Axel Grothey, MD: One of the treatment options in a later-line setting is regorafenib. Regorafenib created initial excitement when it came out because it was a new treatment option that improved survival for patients. Then a lot of this enthusiasm was tempered by the fact that it was considered not an easy drug to administer because of adverse effects and toxicities, and these toxicities actually came early in the management of patients within the first 2 or 3 weeks of treatment.
Based on the ReDOS data, which looked at comparison between a de-escalation and escalation strategy for patients on regorafenib, I think it is very clear that the standard of care when you use regorafenib in these patients with metastatic colorectal cancer should be to start with a lower dosage, 80 mg per day for the first week, and go to a potentially higher dosage, 120 mg per day for the second week and then 160 mg if patients tolerate it for week 3. Then patients have a week break, and then patients can actually be treated with the treatment option, the treatment dose, if they actually tolerate it in the first-line setting.

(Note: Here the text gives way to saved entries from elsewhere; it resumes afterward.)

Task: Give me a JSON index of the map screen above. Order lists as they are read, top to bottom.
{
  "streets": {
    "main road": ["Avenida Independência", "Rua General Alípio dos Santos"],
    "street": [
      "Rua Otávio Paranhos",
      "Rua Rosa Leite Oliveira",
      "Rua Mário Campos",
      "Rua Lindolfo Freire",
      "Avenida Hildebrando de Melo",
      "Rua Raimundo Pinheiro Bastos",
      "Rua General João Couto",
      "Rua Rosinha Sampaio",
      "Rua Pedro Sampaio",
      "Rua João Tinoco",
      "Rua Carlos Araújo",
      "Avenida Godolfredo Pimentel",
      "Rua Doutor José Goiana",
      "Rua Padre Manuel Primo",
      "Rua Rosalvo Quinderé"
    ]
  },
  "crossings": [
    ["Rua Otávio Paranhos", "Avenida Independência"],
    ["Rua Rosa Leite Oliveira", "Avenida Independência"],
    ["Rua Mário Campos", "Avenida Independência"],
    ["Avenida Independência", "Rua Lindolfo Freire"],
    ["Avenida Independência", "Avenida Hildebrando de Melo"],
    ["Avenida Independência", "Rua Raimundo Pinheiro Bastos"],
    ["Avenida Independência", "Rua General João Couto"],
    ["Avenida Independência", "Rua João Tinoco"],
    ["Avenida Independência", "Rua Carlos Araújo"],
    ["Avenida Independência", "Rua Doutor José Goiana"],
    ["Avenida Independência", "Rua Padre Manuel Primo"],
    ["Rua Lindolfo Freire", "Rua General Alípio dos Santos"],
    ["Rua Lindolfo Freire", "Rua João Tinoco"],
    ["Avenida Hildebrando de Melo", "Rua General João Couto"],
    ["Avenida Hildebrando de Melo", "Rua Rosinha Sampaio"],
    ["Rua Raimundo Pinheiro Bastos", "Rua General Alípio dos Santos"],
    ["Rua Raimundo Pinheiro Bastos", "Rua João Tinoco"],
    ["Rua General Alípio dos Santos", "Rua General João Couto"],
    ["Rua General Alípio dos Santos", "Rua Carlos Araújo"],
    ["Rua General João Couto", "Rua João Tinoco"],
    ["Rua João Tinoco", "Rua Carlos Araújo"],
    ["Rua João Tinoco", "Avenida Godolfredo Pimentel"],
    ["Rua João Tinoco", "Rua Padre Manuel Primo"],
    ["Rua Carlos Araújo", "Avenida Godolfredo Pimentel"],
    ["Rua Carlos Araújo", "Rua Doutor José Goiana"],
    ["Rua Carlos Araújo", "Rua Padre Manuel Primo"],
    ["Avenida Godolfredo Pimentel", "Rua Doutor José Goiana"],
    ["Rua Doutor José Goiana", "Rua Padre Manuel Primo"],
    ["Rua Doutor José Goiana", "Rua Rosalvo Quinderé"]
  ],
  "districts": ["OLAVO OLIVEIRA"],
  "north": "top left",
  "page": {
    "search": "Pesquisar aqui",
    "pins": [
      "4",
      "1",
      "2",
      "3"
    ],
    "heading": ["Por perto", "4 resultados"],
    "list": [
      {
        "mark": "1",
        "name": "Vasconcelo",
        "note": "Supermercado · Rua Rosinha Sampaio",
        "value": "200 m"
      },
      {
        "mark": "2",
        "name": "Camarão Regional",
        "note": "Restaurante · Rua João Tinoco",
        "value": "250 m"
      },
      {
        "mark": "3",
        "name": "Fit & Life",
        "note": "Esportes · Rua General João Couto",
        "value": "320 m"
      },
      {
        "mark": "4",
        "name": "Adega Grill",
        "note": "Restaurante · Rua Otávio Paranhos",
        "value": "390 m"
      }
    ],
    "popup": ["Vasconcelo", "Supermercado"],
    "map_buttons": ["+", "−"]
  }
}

This has fed a new standard of care because we know patients’ quality of life in this randomized ReDOS study was not affected when they were on regorafenib. The quality of life was not mitigated by the use of this agent, which has some toxicity issues. Overall survival trended longer. It was clearly not harmful to patients who started with a lower dose, and patients tolerated it better. I think it is the new standard of care.
The question now is, if we have a better-tolerable drug, should we use it even in earlier lines of therapy? Cause there’s the idea, and actually we have some data, that regorafenib benefits patients even better when they’re less heavily pretreated. So far I still would reserve it as a third-line treatment setting. I think anything earlier would be a matter of clinical trials, unless patients have been treated with FOLFOXIRI [5-flourouracil, calcium leucovorin, oxaliplatin, irinotecan], so the use of 3 chemotherapy agents and then regorafenib will be your second-line setting. But I would not use it in earlier lines of therapy yet. If at all, I do believe we need to enhance its activity even further, and there are some intriguing data, there are immuno-oncology agents, immunotherapy in combination with regorafenib, which eventually might allow regorafenib to move further into earlier lines of therapy.